Let $(\mathbb{N},\ 0\colon \mathbf{1} \mapsto \mathbb{N},\ s\colon \mathbb{N} \mapsto \mathbb{N})$ be a natural numbers object in a topos $\mathbf{T}$. Elements of $\mathbb{N}$ are maps $n\colon \mathbf{1} \mapsto \mathbb{N}$. Note we can generate an infinite family of elements of $\mathbb{N}$:
$$ 0\colon \mathbf{1} \mapsto \mathbb{N} \\ 1 = s0\colon \mathbf{1} \mapsto \mathbb{N} \\ 2 = s1\colon \mathbf{1} \mapsto \mathbb{N} \\ \vdots $$
Intuitively, this should generate all the elements of $\mathbb{N}$. Is it true that every element of $\mathbb{N}$ is in the above family? If not, can we put conditions on $\mathbf{T}$ to ensure this?
No. For instance, in $\mathtt{Set}\times\mathtt{Set}$, the natural numbers object is $(\mathbb{N},\mathbb{N})$ and its elements are given by pairs $(a,b)$ of natural numbers, with $s^n0=(n,n)$ so your family of elements is only the "diagonal" elements.

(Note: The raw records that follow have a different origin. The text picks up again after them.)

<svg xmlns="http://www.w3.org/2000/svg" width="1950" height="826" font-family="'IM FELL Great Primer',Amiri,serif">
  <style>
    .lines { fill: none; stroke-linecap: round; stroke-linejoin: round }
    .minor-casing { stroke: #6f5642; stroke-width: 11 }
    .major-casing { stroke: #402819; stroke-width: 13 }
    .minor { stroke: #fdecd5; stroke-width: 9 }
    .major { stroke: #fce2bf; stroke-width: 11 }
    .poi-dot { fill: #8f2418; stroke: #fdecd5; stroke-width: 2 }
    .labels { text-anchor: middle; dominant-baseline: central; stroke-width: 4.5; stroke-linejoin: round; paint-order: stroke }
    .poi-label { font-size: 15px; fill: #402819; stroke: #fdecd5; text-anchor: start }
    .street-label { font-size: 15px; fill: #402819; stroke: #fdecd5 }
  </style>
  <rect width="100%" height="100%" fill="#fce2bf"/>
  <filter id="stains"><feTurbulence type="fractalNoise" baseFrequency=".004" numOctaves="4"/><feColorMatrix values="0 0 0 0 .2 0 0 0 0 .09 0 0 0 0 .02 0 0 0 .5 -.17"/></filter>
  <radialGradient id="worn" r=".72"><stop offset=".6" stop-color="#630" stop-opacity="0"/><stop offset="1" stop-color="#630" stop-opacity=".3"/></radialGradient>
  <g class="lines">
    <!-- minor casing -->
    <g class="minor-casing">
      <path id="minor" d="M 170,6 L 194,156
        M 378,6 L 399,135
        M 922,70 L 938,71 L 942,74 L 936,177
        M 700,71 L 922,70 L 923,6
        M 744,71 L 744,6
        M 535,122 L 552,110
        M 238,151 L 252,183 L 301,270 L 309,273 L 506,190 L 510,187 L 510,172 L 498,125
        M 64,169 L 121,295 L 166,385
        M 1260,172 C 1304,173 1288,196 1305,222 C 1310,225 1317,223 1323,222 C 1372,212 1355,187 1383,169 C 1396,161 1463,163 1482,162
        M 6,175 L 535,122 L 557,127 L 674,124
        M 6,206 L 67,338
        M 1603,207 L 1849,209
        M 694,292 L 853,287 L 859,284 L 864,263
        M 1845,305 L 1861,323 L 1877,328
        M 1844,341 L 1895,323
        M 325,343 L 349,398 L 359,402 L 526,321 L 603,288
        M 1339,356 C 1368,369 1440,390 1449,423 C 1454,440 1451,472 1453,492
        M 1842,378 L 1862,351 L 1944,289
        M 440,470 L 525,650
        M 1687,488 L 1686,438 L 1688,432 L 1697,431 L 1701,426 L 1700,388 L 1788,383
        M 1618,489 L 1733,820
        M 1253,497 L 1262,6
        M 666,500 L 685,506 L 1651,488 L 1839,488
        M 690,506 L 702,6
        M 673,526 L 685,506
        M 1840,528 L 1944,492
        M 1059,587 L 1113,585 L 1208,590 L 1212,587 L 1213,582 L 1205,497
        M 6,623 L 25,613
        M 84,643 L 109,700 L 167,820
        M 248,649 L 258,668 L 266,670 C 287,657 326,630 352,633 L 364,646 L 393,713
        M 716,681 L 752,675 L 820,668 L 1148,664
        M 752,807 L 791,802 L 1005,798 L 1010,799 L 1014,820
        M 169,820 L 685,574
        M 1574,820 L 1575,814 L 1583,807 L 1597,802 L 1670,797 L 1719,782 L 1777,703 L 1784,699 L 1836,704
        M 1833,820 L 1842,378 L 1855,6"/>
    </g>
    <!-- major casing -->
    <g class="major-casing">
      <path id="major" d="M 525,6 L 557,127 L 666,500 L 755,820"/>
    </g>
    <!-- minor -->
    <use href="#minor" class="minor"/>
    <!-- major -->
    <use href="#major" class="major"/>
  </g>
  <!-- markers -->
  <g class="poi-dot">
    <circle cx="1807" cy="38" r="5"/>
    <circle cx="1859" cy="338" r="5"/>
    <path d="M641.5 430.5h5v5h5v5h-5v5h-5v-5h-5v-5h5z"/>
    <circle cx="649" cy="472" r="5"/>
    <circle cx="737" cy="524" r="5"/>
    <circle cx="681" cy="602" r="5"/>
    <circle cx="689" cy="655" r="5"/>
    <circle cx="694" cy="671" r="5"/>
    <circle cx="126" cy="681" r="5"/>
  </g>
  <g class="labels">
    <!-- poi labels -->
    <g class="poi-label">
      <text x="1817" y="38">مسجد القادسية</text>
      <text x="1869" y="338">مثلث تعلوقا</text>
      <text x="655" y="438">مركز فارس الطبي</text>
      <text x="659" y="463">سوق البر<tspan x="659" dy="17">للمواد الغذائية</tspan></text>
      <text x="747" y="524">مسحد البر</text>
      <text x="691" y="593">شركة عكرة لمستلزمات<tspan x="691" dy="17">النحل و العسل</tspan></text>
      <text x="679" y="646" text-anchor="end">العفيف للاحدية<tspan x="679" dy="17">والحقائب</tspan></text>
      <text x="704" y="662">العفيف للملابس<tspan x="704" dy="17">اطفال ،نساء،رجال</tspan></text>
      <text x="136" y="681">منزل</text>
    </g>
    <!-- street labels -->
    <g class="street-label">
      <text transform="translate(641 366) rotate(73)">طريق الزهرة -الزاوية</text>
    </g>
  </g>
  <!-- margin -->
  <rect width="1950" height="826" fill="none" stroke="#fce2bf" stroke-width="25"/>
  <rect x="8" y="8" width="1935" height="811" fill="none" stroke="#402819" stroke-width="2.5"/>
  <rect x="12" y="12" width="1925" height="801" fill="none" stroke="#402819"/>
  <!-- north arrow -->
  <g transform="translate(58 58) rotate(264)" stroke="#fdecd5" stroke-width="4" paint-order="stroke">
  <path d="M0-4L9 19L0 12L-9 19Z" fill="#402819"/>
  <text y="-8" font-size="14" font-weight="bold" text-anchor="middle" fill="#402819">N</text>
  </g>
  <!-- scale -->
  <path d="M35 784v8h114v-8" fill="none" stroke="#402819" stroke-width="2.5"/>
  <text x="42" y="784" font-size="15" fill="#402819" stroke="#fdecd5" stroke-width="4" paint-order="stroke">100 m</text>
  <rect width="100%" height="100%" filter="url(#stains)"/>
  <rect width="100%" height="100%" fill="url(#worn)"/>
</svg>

I don't know what sort of condition you are looking for that would guarantee this. In a Grothendieck topos, this is equivalent to the topos being connected. But weirder things can happen in elementary toposes; for instance, if you take an elementary topos that comes from an $\omega$-nonstandard model of set theory, it will be connected but the elements of its natural numbers object will be a nonstandard model of arithmetic.